Copy every line of the records below where the word "НАСТЯ" occurs.

--- PROVIDED ENTRIES ---

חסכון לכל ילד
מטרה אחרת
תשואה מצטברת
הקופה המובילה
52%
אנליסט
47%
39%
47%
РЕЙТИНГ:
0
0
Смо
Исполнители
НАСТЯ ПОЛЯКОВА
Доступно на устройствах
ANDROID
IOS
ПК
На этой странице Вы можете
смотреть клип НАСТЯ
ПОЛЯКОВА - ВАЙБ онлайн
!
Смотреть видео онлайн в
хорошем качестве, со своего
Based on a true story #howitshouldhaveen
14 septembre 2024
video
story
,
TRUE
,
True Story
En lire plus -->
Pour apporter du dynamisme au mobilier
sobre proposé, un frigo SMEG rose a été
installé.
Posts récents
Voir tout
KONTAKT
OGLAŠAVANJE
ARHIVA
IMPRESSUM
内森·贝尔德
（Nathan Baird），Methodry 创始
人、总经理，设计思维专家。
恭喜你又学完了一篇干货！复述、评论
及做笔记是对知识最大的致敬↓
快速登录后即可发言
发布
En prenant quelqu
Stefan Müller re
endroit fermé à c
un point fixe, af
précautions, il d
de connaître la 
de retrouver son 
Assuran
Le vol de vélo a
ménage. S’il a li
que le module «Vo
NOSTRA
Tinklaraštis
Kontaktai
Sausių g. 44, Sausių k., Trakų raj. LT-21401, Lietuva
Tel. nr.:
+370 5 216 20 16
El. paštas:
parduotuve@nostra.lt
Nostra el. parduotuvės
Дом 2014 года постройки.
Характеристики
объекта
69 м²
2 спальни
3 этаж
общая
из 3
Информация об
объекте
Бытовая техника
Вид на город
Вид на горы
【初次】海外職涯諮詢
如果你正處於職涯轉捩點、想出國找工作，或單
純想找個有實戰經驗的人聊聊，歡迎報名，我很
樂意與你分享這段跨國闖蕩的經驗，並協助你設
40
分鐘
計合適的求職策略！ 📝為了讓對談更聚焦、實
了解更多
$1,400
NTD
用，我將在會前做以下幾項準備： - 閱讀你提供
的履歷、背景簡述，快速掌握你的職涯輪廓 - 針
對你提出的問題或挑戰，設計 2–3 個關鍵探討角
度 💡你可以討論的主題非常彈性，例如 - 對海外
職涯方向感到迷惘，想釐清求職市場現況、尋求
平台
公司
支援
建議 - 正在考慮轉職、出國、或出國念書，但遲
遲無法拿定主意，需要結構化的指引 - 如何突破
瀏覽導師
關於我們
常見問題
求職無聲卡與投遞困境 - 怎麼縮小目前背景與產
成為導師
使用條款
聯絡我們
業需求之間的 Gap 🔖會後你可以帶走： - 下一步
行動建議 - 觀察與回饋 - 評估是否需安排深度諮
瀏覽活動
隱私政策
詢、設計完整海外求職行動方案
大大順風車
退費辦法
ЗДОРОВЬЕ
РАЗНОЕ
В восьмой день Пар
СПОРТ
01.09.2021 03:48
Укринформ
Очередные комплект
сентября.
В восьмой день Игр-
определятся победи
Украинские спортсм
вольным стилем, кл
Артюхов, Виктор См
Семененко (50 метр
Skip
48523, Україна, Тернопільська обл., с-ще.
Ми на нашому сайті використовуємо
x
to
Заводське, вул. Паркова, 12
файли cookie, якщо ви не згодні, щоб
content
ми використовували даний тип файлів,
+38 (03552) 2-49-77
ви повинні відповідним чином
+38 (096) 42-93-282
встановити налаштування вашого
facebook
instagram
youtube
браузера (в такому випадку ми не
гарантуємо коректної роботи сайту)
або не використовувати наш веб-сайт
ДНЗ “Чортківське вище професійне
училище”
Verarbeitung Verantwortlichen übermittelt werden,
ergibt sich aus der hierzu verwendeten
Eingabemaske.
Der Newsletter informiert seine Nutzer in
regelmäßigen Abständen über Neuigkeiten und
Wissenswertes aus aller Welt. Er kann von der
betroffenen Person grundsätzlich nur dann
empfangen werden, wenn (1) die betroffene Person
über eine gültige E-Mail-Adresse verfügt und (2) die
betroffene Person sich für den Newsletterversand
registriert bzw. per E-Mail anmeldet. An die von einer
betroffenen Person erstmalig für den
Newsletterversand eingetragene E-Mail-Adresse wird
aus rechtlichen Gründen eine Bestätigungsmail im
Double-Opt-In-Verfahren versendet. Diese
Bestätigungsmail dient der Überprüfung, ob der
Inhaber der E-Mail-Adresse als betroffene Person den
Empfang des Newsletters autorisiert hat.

---

_ANSWER TO THIS EXERCISE_:
НАСТЯ ПОЛЯКОВА
смотреть клип НАСТЯ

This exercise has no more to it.